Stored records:
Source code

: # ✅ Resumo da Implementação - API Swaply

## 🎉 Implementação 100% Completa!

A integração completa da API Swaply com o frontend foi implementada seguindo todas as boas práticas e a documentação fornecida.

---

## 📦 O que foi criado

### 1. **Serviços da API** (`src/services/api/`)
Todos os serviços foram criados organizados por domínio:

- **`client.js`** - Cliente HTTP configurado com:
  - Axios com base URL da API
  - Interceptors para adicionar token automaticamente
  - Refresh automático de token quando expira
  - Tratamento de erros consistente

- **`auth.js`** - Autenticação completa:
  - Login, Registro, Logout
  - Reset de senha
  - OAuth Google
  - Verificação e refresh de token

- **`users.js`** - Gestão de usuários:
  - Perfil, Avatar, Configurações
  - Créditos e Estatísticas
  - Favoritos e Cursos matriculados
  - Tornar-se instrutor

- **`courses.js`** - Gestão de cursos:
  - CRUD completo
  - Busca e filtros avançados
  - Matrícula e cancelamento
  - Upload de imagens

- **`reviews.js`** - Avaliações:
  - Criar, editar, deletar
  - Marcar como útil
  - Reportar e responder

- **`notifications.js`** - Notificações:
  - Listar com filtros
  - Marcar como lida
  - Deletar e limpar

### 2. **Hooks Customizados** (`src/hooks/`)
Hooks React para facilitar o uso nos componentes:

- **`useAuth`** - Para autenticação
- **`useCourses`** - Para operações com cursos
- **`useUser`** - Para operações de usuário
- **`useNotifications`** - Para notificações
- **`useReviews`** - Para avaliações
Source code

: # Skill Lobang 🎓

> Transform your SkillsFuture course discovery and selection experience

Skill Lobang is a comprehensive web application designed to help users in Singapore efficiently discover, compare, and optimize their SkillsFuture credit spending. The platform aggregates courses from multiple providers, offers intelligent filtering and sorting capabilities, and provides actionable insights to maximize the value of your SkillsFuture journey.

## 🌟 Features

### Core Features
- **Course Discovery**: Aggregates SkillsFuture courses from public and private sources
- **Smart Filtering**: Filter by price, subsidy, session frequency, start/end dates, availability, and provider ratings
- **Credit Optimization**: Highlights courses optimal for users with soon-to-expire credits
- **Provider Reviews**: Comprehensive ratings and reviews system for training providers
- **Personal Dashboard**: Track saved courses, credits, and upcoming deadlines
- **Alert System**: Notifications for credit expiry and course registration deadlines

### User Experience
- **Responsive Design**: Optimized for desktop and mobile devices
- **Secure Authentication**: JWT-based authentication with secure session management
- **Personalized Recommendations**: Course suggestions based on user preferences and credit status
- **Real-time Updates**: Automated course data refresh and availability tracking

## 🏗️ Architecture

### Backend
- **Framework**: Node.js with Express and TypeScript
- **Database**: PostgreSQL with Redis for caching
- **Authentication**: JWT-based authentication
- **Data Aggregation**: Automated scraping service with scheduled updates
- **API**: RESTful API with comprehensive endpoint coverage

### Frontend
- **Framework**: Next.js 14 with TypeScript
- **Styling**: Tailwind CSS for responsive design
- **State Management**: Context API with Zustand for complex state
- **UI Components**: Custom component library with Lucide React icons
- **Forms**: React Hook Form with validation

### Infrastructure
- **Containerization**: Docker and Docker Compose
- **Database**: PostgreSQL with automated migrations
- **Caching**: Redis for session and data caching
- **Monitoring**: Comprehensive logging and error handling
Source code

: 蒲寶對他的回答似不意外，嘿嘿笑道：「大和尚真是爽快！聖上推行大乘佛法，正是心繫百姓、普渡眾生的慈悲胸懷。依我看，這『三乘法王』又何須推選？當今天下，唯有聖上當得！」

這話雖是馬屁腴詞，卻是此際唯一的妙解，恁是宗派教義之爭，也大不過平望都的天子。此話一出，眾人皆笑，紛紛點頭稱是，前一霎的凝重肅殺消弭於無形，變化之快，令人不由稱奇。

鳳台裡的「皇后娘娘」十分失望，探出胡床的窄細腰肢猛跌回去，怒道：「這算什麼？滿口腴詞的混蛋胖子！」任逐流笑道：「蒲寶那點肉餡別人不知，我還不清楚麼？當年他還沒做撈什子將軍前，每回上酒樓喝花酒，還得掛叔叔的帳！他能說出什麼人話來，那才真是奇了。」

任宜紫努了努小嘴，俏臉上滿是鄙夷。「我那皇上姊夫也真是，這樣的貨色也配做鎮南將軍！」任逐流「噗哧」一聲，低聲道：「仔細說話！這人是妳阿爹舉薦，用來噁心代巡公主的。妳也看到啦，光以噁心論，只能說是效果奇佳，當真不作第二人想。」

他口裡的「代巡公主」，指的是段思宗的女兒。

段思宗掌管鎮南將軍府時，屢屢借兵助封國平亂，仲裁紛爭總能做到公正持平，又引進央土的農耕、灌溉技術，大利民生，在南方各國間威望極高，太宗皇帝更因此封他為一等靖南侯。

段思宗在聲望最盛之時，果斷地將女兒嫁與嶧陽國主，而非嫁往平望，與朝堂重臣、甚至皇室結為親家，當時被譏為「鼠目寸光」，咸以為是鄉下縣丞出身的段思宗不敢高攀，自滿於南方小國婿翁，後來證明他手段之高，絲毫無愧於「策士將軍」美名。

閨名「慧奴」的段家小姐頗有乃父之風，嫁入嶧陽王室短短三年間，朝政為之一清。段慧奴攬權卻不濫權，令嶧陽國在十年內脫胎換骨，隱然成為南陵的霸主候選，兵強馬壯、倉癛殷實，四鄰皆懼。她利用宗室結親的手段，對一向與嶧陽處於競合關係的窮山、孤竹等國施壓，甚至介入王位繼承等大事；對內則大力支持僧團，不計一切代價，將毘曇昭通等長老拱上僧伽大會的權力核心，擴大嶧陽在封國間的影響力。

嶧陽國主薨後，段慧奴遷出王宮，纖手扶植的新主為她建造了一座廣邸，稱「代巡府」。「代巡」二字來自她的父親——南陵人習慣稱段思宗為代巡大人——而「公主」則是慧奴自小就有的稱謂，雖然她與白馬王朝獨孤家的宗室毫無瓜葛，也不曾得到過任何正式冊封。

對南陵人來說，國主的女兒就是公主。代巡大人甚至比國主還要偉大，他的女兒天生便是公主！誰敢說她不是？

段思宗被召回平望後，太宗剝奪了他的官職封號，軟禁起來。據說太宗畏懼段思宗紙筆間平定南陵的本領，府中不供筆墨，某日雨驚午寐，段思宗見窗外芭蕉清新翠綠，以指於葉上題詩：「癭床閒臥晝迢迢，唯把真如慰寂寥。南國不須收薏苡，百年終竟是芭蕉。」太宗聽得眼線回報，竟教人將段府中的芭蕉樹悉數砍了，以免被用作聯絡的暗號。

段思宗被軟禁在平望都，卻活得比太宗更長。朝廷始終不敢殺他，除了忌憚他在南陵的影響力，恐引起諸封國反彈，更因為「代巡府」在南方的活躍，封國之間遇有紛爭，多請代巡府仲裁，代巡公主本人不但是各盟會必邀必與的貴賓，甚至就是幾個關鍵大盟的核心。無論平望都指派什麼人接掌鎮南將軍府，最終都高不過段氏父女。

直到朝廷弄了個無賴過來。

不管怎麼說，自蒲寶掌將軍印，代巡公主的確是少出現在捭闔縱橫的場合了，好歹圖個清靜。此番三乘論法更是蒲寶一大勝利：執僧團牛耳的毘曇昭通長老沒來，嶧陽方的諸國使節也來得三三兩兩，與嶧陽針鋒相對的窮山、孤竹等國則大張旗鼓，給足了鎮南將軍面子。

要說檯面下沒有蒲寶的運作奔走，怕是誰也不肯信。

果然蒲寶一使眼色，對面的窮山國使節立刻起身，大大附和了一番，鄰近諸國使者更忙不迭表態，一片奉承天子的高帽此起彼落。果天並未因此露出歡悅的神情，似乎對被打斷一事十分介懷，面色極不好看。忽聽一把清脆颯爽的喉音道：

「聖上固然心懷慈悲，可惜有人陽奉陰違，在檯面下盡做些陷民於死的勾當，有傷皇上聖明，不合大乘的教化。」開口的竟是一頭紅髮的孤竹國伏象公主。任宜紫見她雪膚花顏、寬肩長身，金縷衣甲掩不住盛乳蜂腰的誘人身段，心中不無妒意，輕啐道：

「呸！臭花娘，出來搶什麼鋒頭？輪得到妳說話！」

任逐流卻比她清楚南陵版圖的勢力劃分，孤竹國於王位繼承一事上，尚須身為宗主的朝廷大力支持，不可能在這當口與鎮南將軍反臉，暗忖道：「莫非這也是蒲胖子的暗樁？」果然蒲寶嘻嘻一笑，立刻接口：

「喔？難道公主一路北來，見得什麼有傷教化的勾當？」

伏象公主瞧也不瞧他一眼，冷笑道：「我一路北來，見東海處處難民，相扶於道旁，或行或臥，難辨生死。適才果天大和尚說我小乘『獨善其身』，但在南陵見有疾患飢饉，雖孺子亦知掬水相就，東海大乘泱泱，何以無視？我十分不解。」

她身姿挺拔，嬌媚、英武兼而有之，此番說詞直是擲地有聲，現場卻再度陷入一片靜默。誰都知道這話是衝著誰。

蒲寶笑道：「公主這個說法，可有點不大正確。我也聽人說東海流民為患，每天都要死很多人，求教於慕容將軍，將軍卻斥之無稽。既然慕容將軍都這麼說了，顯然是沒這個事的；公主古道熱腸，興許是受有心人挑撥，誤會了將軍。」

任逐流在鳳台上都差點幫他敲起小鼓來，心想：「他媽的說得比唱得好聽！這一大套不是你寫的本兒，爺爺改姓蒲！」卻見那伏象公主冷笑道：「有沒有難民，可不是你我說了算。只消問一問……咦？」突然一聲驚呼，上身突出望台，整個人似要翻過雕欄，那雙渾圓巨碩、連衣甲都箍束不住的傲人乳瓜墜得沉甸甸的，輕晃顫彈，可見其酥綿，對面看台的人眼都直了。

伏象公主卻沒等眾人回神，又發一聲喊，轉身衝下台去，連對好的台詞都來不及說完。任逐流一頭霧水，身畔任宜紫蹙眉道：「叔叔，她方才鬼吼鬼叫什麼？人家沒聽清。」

◆ Task instructions ◆
From the opening line of the data above, please print each line as written up to and including the line that contains "- Axios com base URL da API", and nothing more.

◆ Response for this exercise ◆
Source code

: # ✅ Resumo da Implementação - API Swaply

## 🎉 Implementação 100% Completa!

A integração completa da API Swaply com o frontend foi implementada seguindo todas as boas práticas e a documentação fornecida.

---

## 📦 O que foi criado

### 1. **Serviços da API** (`src/services/api/`)
Todos os serviços foram criados organizados por domínio:

- **`client.js`** - Cliente HTTP configurado com:
  - Axios com base URL da API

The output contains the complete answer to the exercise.